ENTRIES PROVIDED:
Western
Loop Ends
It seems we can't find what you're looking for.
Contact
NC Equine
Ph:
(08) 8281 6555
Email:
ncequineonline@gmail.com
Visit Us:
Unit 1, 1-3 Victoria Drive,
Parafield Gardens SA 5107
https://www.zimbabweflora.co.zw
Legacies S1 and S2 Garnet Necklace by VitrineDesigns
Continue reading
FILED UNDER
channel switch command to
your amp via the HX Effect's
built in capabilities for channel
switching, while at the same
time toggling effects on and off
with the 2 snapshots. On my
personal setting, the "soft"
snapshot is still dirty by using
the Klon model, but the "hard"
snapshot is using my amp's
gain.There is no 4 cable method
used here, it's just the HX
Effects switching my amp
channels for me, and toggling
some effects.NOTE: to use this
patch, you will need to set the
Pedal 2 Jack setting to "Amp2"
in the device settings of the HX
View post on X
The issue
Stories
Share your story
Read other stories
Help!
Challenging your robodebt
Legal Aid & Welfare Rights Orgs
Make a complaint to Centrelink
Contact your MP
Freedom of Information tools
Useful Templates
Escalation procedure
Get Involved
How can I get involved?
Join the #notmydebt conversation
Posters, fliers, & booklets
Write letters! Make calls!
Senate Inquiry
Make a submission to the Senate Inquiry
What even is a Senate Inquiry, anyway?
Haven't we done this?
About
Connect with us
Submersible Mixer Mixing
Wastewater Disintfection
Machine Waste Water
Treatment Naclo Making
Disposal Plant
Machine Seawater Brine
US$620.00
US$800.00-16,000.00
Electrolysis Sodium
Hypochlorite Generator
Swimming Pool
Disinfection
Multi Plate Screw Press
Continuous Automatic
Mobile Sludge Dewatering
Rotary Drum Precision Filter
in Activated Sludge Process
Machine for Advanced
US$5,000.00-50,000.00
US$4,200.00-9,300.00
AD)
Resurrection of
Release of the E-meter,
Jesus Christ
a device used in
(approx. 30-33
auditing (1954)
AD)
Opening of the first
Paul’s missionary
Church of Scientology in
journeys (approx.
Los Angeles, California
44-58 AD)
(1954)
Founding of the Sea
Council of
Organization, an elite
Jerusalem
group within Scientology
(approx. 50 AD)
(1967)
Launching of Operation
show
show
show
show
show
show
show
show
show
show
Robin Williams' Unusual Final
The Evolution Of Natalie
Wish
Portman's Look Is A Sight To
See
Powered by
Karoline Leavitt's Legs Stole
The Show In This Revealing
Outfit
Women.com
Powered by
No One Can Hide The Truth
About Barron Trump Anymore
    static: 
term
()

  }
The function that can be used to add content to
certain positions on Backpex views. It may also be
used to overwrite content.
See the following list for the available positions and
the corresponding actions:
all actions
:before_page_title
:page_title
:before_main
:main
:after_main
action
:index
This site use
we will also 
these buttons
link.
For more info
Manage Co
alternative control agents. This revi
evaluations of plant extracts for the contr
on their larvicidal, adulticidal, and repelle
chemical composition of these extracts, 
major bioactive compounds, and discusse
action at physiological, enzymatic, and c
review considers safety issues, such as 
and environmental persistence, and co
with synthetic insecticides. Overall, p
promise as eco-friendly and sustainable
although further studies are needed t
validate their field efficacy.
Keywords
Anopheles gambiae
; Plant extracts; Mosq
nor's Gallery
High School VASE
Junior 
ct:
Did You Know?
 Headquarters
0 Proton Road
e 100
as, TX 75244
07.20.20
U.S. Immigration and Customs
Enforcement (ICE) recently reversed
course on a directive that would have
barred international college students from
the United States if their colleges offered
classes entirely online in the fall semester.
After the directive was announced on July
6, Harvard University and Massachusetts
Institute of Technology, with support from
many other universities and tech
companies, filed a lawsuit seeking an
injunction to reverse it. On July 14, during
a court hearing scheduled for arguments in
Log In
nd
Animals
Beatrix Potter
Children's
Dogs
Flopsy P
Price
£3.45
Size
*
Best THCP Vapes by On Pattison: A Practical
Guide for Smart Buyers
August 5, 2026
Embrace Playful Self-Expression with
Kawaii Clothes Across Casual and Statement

PROBLEM DETAILS:
The records above must be retyped in full. Keep each one exactly as it is.

EXERCISE RESPONSE:
Western
Loop Ends
It seems we can't find what you're looking for.
Contact
NC Equine
Ph:
(08) 8281 6555
Email:
ncequineonline@gmail.com
Visit Us:
Unit 1, 1-3 Victoria Drive,
Parafield Gardens SA 5107
https://www.zimbabweflora.co.zw
Legacies S1 and S2 Garnet Necklace by VitrineDesigns
Continue reading
FILED UNDER
channel switch command to
your amp via the HX Effect's
built in capabilities for channel
switching, while at the same
time toggling effects on and off
with the 2 snapshots. On my
personal setting, the "soft"
snapshot is still dirty by using
the Klon model, but the "hard"
snapshot is using my amp's
gain.There is no 4 cable method
used here, it's just the HX
Effects switching my amp
channels for me, and toggling
some effects.NOTE: to use this
patch, you will need to set the
Pedal 2 Jack setting to "Amp2"
in the device settings of the HX
View post on X
The issue
Stories
Share your story
Read other stories
Help!
Challenging your robodebt
Legal Aid & Welfare Rights Orgs
Make a complaint to Centrelink
Contact your MP
Freedom of Information tools
Useful Templates
Escalation procedure
Get Involved
How can I get involved?
Join the #notmydebt conversation
Posters, fliers, & booklets
Write letters! Make calls!
Senate Inquiry
Make a submission to the Senate Inquiry
What even is a Senate Inquiry, anyway?
Haven't we done this?
About
Connect with us
Submersible Mixer Mixing
Wastewater Disintfection
Machine Waste Water
Treatment Naclo Making
Disposal Plant
Machine Seawater Brine
US$620.00
US$800.00-16,000.00
Electrolysis Sodium
Hypochlorite Generator
Swimming Pool
Disinfection
Multi Plate Screw Press
Continuous Automatic
Mobile Sludge Dewatering
Rotary Drum Precision Filter
in Activated Sludge Process
Machine for Advanced
US$5,000.00-50,000.00
US$4,200.00-9,300.00
AD)
Resurrection of
Release of the E-meter,
Jesus Christ
a device used in
(approx. 30-33
auditing (1954)
AD)
Opening of the first
Paul’s missionary
Church of Scientology in
journeys (approx.
Los Angeles, California
44-58 AD)
(1954)
Founding of the Sea
Council of
Organization, an elite
Jerusalem
group within Scientology
(approx. 50 AD)
(1967)
Launching of Operation
show
show
show
show
show
show
show
show
show
show
Robin Williams' Unusual Final
The Evolution Of Natalie
Wish
Portman's Look Is A Sight To
See
Powered by
Karoline Leavitt's Legs Stole
The Show In This Revealing
Outfit
Women.com
Powered by
No One Can Hide The Truth
About Barron Trump Anymore
    static: 
term
()

  }
The function that can be used to add content to
certain positions on Backpex views. It may also be
used to overwrite content.
See the following list for the available positions and
the corresponding actions:
all actions
:before_page_title
:page_title
:before_main
:main
:after_main
action
:index
This site use
we will also 
these buttons
link.
For more info
Manage Co
alternative control agents. This revi
evaluations of plant extracts for the contr
on their larvicidal, adulticidal, and repelle
chemical composition of these extracts, 
major bioactive compounds, and discusse
action at physiological, enzymatic, and c
review considers safety issues, such as 
and environmental persistence, and co
with synthetic insecticides. Overall, p
promise as eco-friendly and sustainable
although further studies are needed t
validate their field efficacy.
Keywords
Anopheles gambiae
; Plant extracts; Mosq
nor's Gallery
High School VASE
Junior 
ct:
Did You Know?
 Headquarters
0 Proton Road
e 100
as, TX 75244
07.20.20
U.S. Immigration and Customs
Enforcement (ICE) recently reversed
course on a directive that would have
barred international college students from
the United States if their colleges offered
classes entirely online in the fall semester.
After the directive was announced on July
6, Harvard University and Massachusetts
Institute of Technology, with support from
many other universities and tech
companies, filed a lawsuit seeking an
injunction to reverse it. On July 14, during
a court hearing scheduled for arguments in
Log In
nd
Animals
Beatrix Potter
Children's
Dogs
Flopsy P
Price
£3.45
Size
*
Best THCP Vapes by On Pattison: A Practical
Guide for Smart Buyers
August 5, 2026
Embrace Playful Self-Expression with
Kawaii Clothes Across Casual and Statement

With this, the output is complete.